In [None]:
%%capture
!pip install transformers==4.28.1 datasets seqeval optuna #tensorboard matplotlib pandas sklearn

In [None]:
from huggingface_hub import notebook_login

notebook_login()

In [None]:
!apt install git-lfs

In [None]:
import transformers

print(transformers.__version__)

In [None]:
model_id = "xlm-roberta-base"
dataset_id = "cartesinus/leyzer-fedcsis"
dataset_configs=["pl-PL"]


repository_id = "fedcsis-intent_baseline-xlm_r-pl"

In [None]:
from datasets import load_dataset, concatenate_datasets, DatasetDict

# the columns we want to keep in the dataset
keep_columns = ["utterance", "intent"]

# process individuell datasets
proc_lan_dataset_list=[]
for lang in dataset_configs:
    # load dataset for language
    lang_ds = load_dataset(dataset_id, lang)
    # only keep the 'utt' & 'scenario column
    lang_ds = lang_ds.remove_columns([col for col in lang_ds["train"].column_names if col not in keep_columns])  
    # rename the columns to match transformers schema
    lang_ds = lang_ds.rename_column("utterance", "text")
    lang_ds = lang_ds.rename_column("intent", "label")
    proc_lan_dataset_list.append(lang_ds)
    
# concat single splits into one
train_dataset = concatenate_datasets([ds["train"] for ds in proc_lan_dataset_list])
eval_dataset = concatenate_datasets([ds["validation"] for ds in proc_lan_dataset_list])
test_dataset = concatenate_datasets([ds["test"] for ds in proc_lan_dataset_list])
# create datset dict for easier processing
dataset = DatasetDict(dict(train=train_dataset,validation=eval_dataset,test=test_dataset))
print(dataset)

In [None]:
import pandas as pd

df = dataset["train"].to_pandas()

df.hist()

In [None]:
from transformers import AutoTokenizer

tokenizer = AutoTokenizer.from_pretrained(model_id)

In [None]:
def process(examples):
    tokenized_inputs = tokenizer(
       examples["text"], padding="max_length", truncation=True
    )
    return tokenized_inputs

tokenized_datasets = dataset.map(process, batched=True)
tokenized_datasets["train"].features

In [None]:
from datasets import load_metric
import numpy as np

# define metrics and metrics function
f1_metric = load_metric("f1")
accuracy_metric = load_metric( "accuracy")

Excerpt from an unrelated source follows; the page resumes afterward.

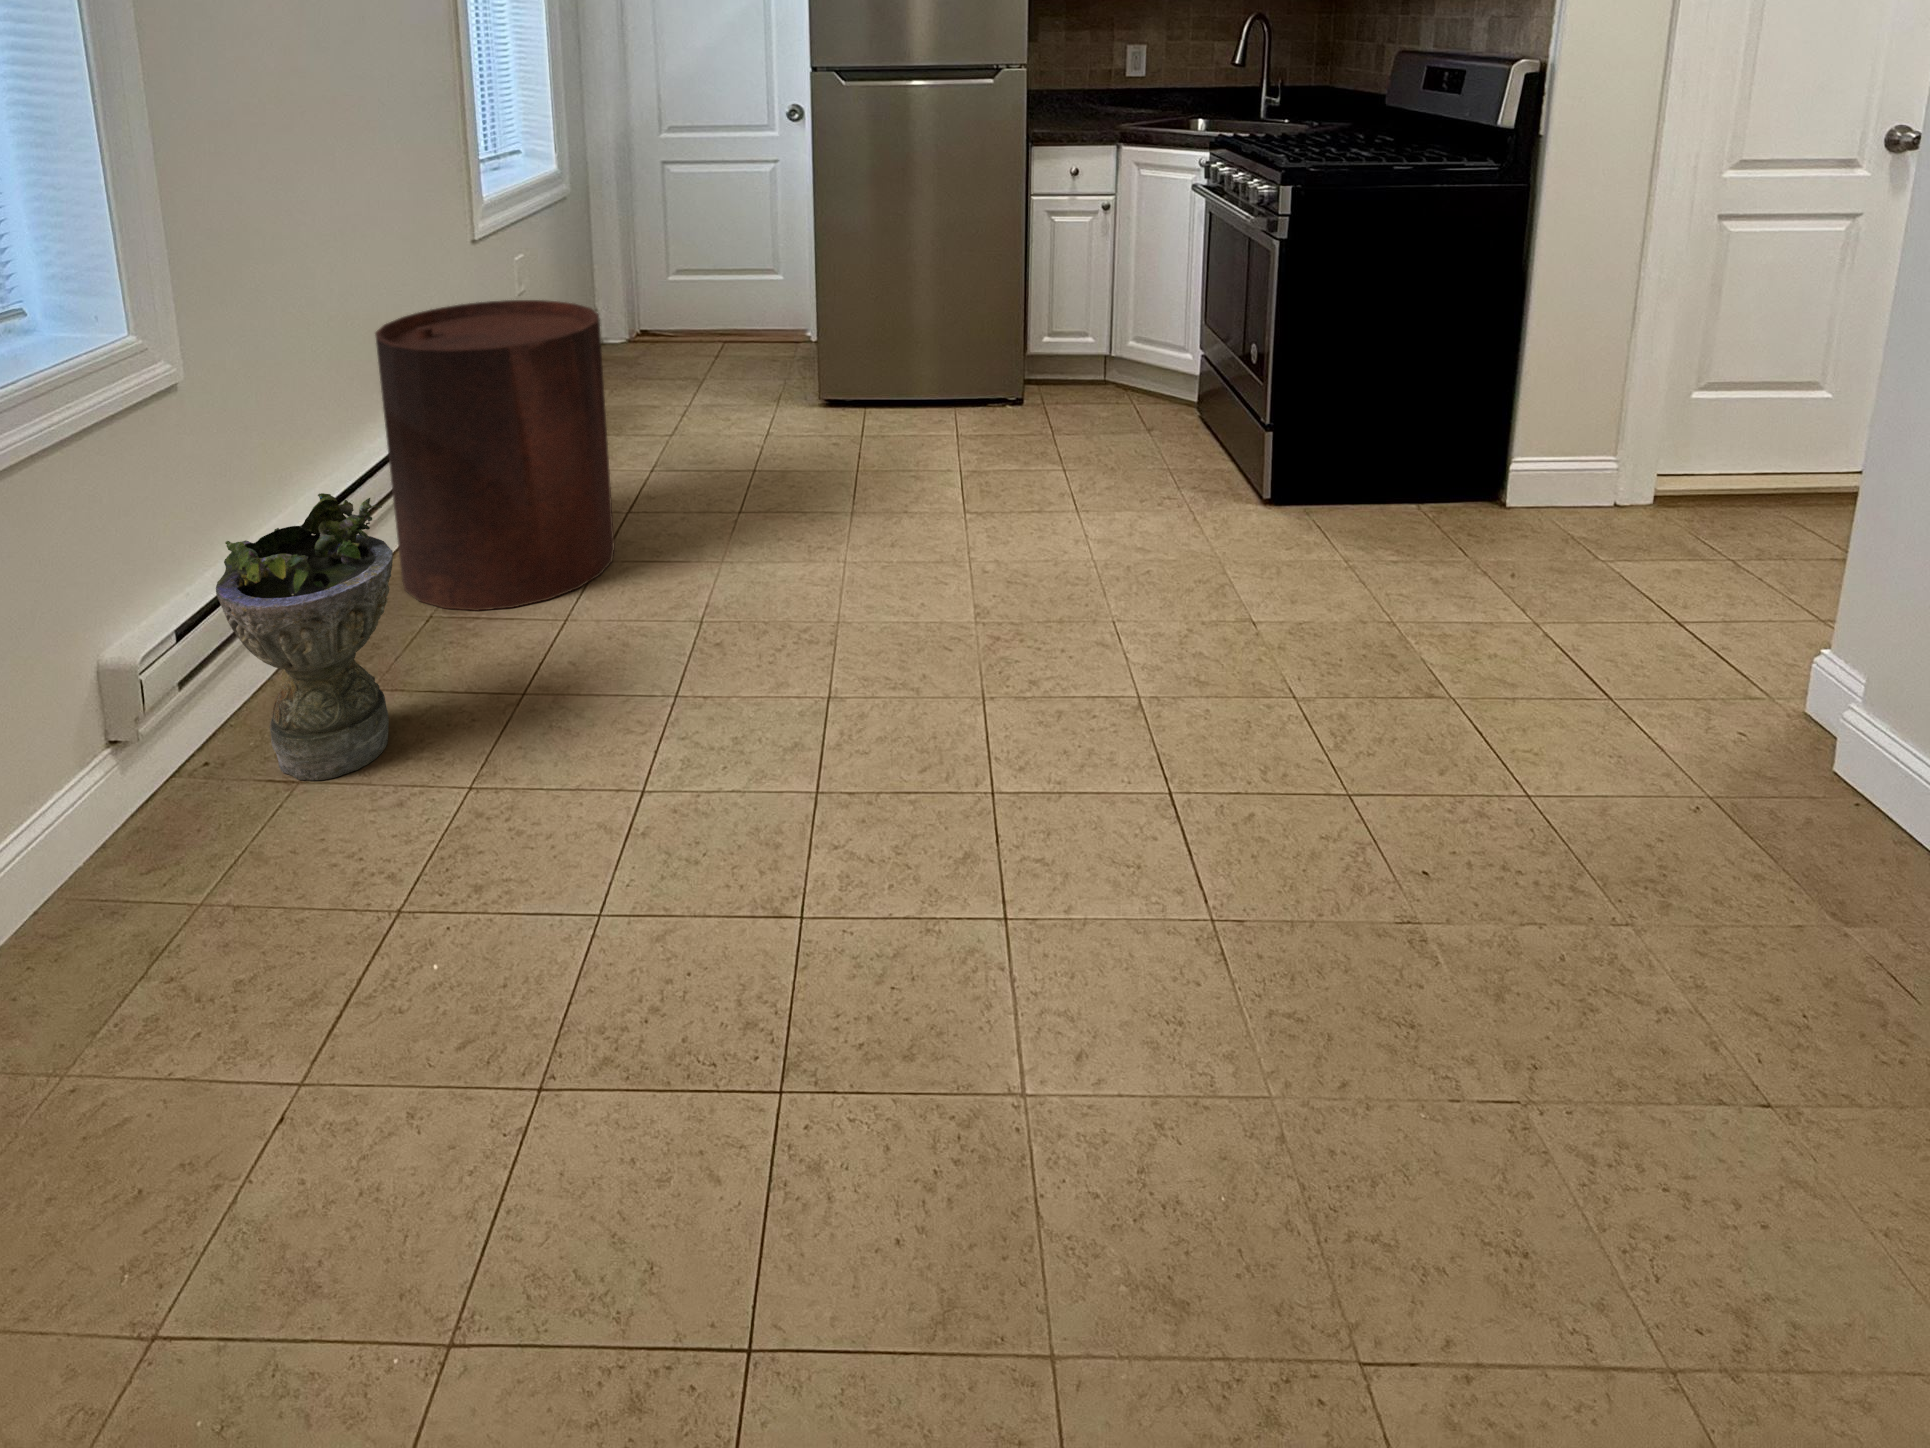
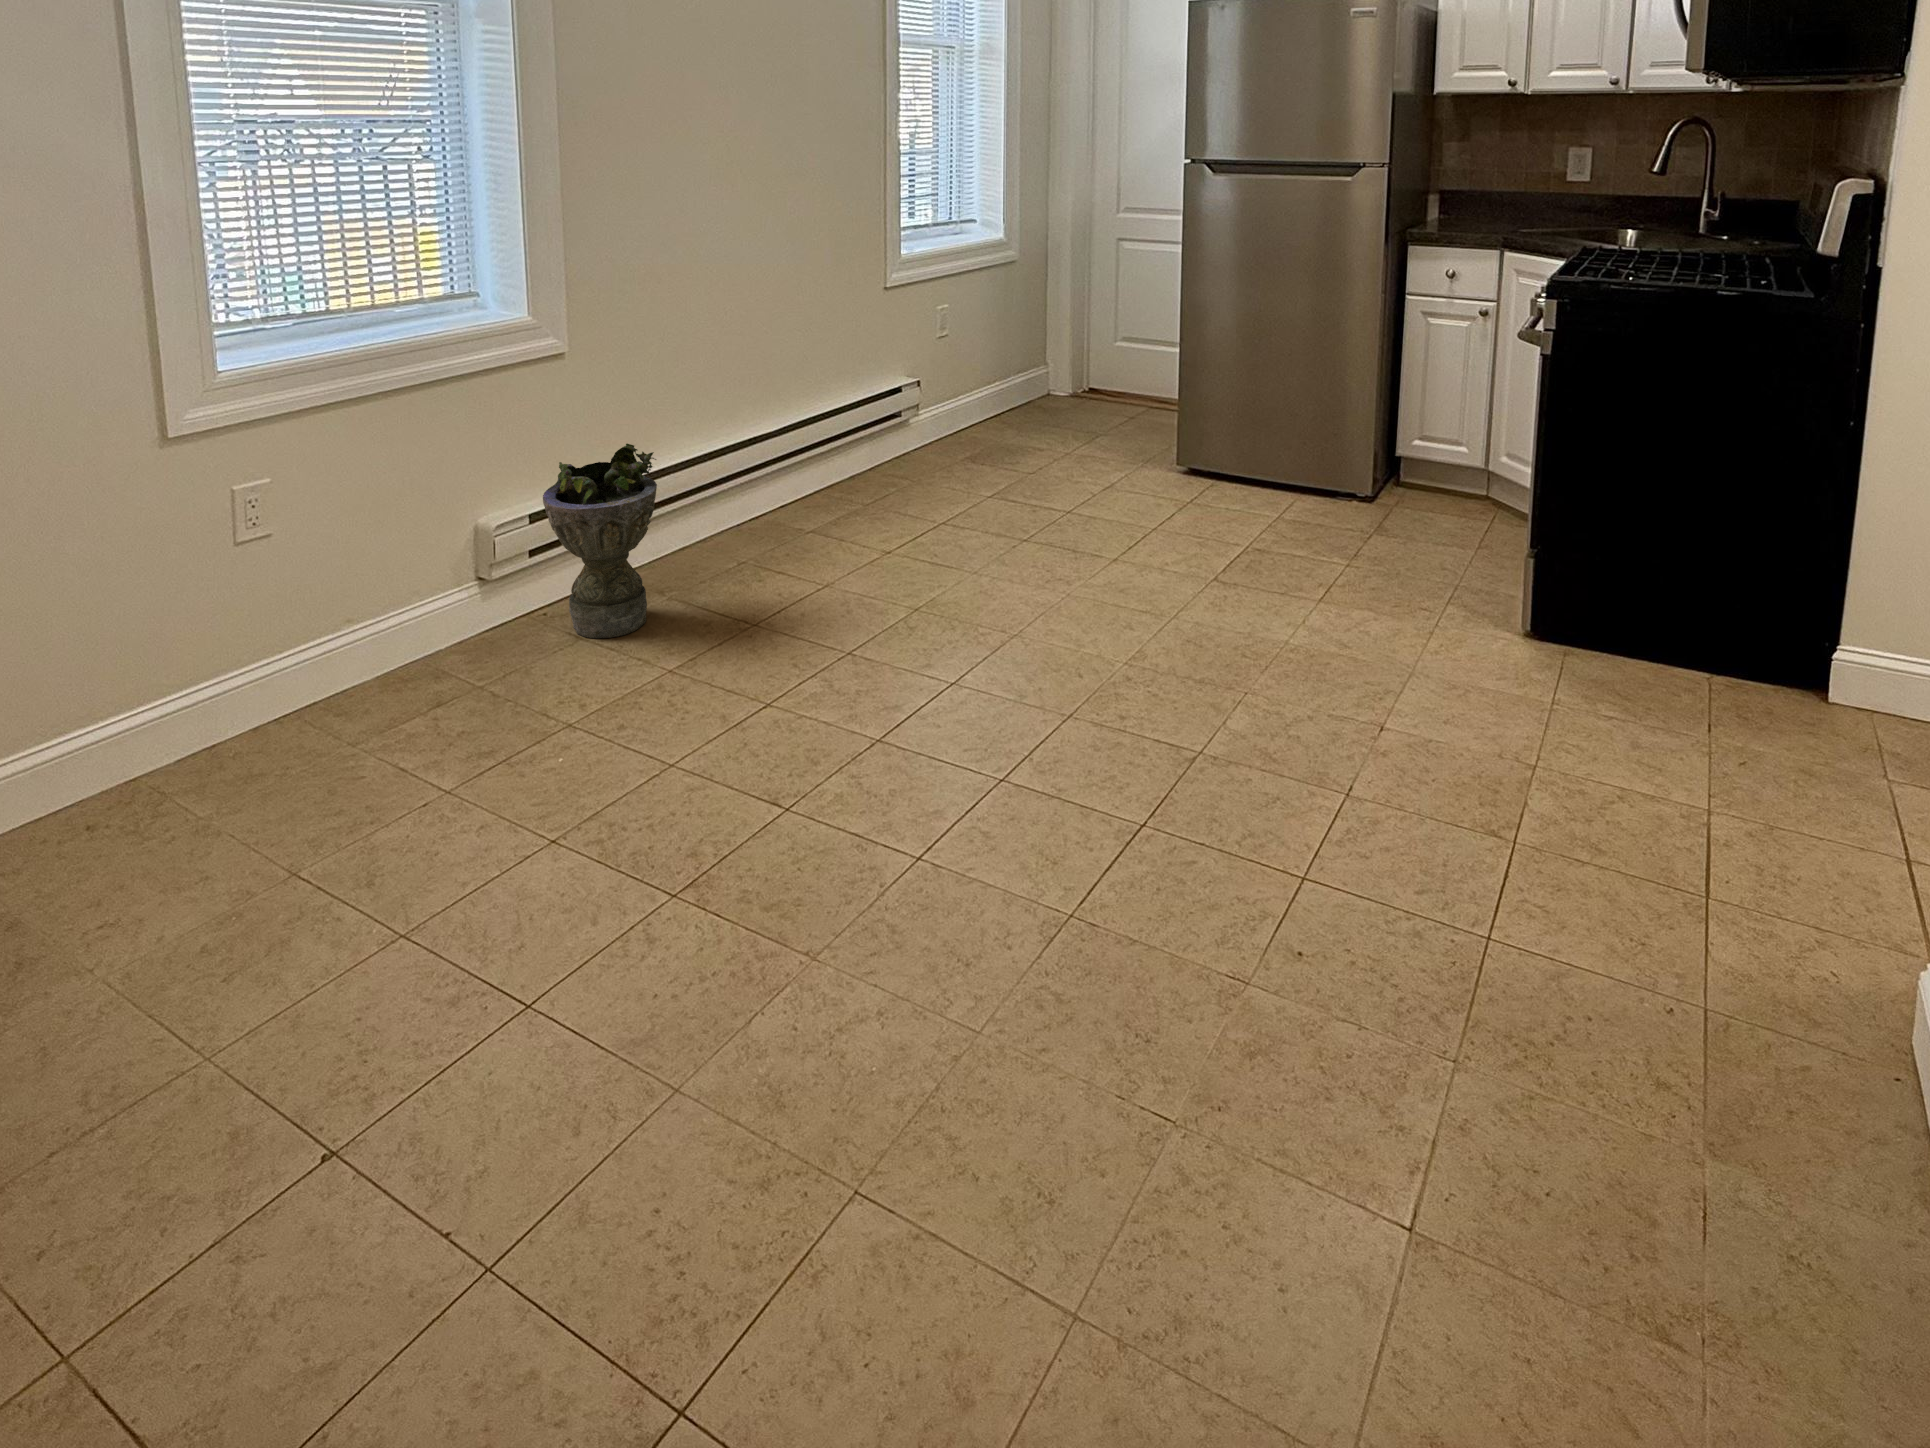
trash can: present [375,300,615,610] -> none [734,333,900,568]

def compute_metrics(eval_pred):
    predictions, labels = eval_pred
    predictions = np.argmax(predictions, axis=1)
    acc = accuracy_metric.compute(predictions=predictions, references=labels)
    f1 = f1_metric.compute(predictions=predictions, references=labels, average="micro")
    return {
        "accuracy": acc["accuracy"],
        "f1": f1["f1"],

    }

In [None]:
from transformers import AutoModelForSequenceClassification,DataCollatorWithPadding
#from optimum.habana import GaudiTrainer, GaudiTrainingArguments
from huggingface_hub import HfFolder

# create label2id, id2label dicts for nice outputs for the model
labels = tokenized_datasets["train"].features["label"].names
num_labels = len(labels)
label2id, id2label = dict(), dict()
for i, label in enumerate(labels):
    label2id[label] = str(i)
    id2label[str(i)] = label

In [None]:
from transformers import AutoModelForTokenClassification, TrainingArguments, Trainer

#model = AutoModelForTokenClassification.from_pretrained(model_checkpoint, num_labels=len(label_list))
model = AutoModelForSequenceClassification.from_pretrained(
    model_id,
    num_labels=num_labels, 
    id2label=id2label,
    label2id=label2id,
)

In [None]:
#model_name = model_checkpoint.split("/")[-1]
args = TrainingArguments(
    repository_id,
    evaluation_strategy = "epoch",
    learning_rate=2e-5,
    per_device_train_batch_size=16,
    per_device_eval_batch_size=16,
    num_train_epochs=10,
    weight_decay=0.01,
    push_to_hub=True,
    save_strategy="epoch",
)

In [None]:
trainer = Trainer(
    model,
    args,
    train_dataset=tokenized_datasets["train"],
    eval_dataset=tokenized_datasets["validation"],
    tokenizer=tokenizer,
    compute_metrics=compute_metrics
)
trainer.train()

In [None]:
trainer.evaluate(tokenized_datasets["test"])

In [None]:
trainer.push_to_hub()